Whose problem?

A child's behavior has become intolerable. It has to stop. We do what is necessary to make them change, as kindly and lovingly as possible, and a rational order is restored to the environment. What other choice is there? Certainly it's in nobody's interest to have intolerable behavior continue.

But -- what is the objective definition of intolerable behavior? When push comes to shove, it has to mean behavior which that particular adult, in that particular situation, can't tolerate. Seen this way, the situation is not so clear. Is the problem the child's behavior or the adult's lack of tolerance?

The place I see this most clearly for myself is bedtime. There often comes a time in the evening when I'm just done. I've finished being a parent for the day. Three minutes ago I might have been joking or playing with them, or easily responding to their requests for aid or attention, but now I'm done. Their attempts to get more out of me--often a repeat of what they were doing three minutes ago--have become intolerable.

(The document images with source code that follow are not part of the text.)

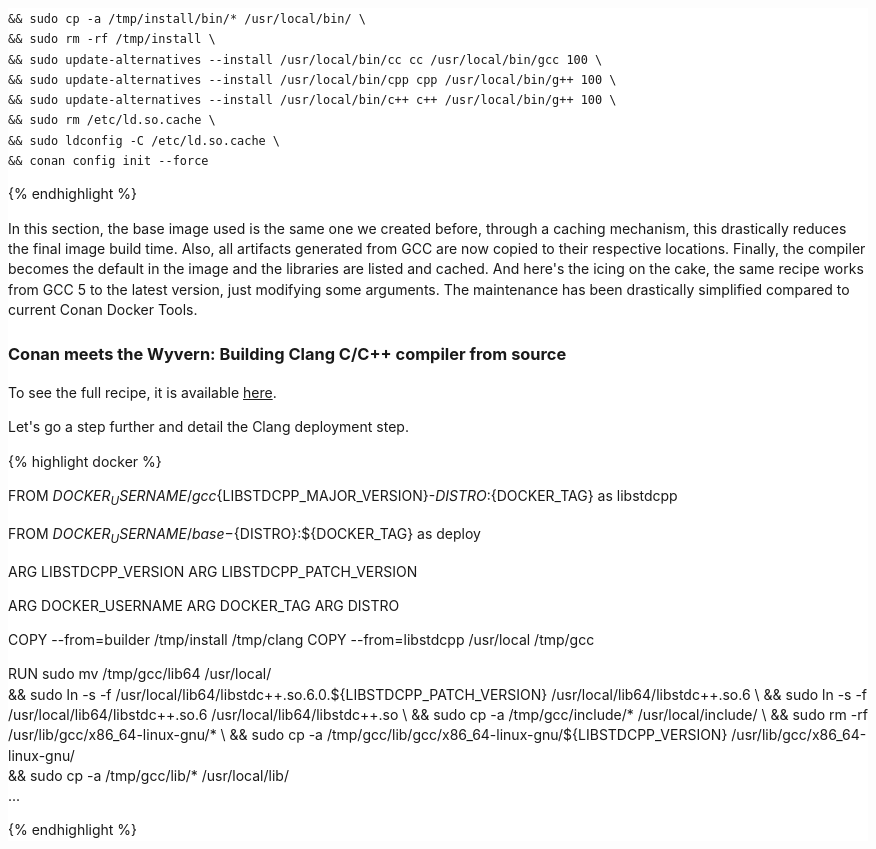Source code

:     && sudo cp -a /tmp/install/bin/* /usr/local/bin/ \
    && sudo rm -rf /tmp/install \
    && sudo update-alternatives --install /usr/local/bin/cc cc /usr/local/bin/gcc 100 \
    && sudo update-alternatives --install /usr/local/bin/cpp cpp /usr/local/bin/g++ 100 \
    && sudo update-alternatives --install /usr/local/bin/c++ c++ /usr/local/bin/g++ 100 \
    && sudo rm /etc/ld.so.cache \
    && sudo ldconfig -C /etc/ld.so.cache \
    && conan config init --force

{% endhighlight %}

In this section, the base image used is the same one we created before, through a caching mechanism, this drastically
reduces the final image build time.
Also, all artifacts generated from GCC are now copied to their respective locations. Finally, the compiler becomes the
default in the image and the libraries are listed and cached. And here's the icing on the cake, the same recipe works
from GCC 5 to the latest version, just modifying some arguments. The maintenance has been drastically simplified
compared to current Conan Docker Tools.

### Conan meets the Wyvern: Building Clang C/C++ compiler from source

To see the full recipe, it is available
[here](https://github.com/conan-io/conan-docker-tools/blob/feature/single-image/modern/clang/Dockerfile).

Let's go a step further and detail the Clang deployment step.

{% highlight docker %}

FROM ${DOCKER_USERNAME}/gcc${LIBSTDCPP_MAJOR_VERSION}-${DISTRO}:${DOCKER_TAG} as libstdcpp

FROM ${DOCKER_USERNAME}/base-${DISTRO}:${DOCKER_TAG} as deploy

ARG LIBSTDCPP_VERSION
ARG LIBSTDCPP_PATCH_VERSION

ARG DOCKER_USERNAME
ARG DOCKER_TAG
ARG DISTRO

COPY --from=builder /tmp/install /tmp/clang
COPY --from=libstdcpp /usr/local /tmp/gcc

RUN sudo mv /tmp/gcc/lib64 /usr/local/ \
    && sudo ln -s -f /usr/local/lib64/libstdc++.so.6.0.${LIBSTDCPP_PATCH_VERSION} /usr/local/lib64/libstdc++.so.6 \
    && sudo ln -s -f /usr/local/lib64/libstdc++.so.6 /usr/local/lib64/libstdc++.so \
    && sudo cp -a /tmp/gcc/include/* /usr/local/include/ \
    && sudo rm -rf /usr/lib/gcc/x86_64-linux-gnu/* \
    && sudo cp -a /tmp/gcc/lib/gcc/x86_64-linux-gnu/${LIBSTDCPP_VERSION} /usr/lib/gcc/x86_64-linux-gnu/ \
    && sudo cp -a /tmp/gcc/lib/* /usr/local/lib/ \
    ...

{% endhighlight %}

The issue here is clearly my tolerance and not their behavior. Of course, on one level there's a question of workability. If the adult can't live with or function around what the child is doing, regardless of the reason, then the situation isn't workable and something needs to change. But it's always useful to ask the questions "Who has the problem here?" "What needs to change?"

There may be some behavior that can be objectively defined as needing to change--behavior that is willfully damaging--to another person, the environment, or to one's own self. But between that and clearly "appropriate" behavior lies a great marshland of gray.

Sometimes, even though the behavior lies in that marshland, I see the child (or the children) clearly, and have a pretty good idea of what's going on for them. I can help problem solve and mediate, and offer alternative ways of doing things. Other times, I see them testing a limit, looking for a way to show disappointment, targeting another child as a way to vent their own feelings. Then I can often help them identify and go for the underlying feelings without having to say much about the "appropriateness" of the surface behavior at all.

But other times, my feelings are part of the tangle. The only thing that's clear is that I don't like what's going on, and want it to stop. Then there are questions I try to ask myself (though, in reality, I don't usually think of them until later, after I've already intervened in some heavy-handed, adult-authority-wielding way). "Does this always bother me, or is it just getting me now?" "Does this bother everybody, or is it just me?" "Does this bother me when every child does it, or is it just this particular child?" "What is it that I simply can't stand?"

In my best moments, I am more accurate in my communication with them. "I'm sorry, but I've gotten so tired that it just isn't going to work to play that game anymore." "Climbing up there may be safe, but it really scares me. I'm going to ask you to wait till your dad's here so he can help you judge." "You know, I just can't stand listening to this kind of argument. Maybe it makes sense and maybe it doesn't--and it certainly doesn't seem to bother you as much as it bothers me--but you're going to have to find another way to do it when I'm around."

I've found children quite responsive to this approach. After all, they have to find their way around the irrationalities of adults, often put forth as rules of behavior, all the time. It's probably very refreshing to have the reality acknowledged: we have our problems too.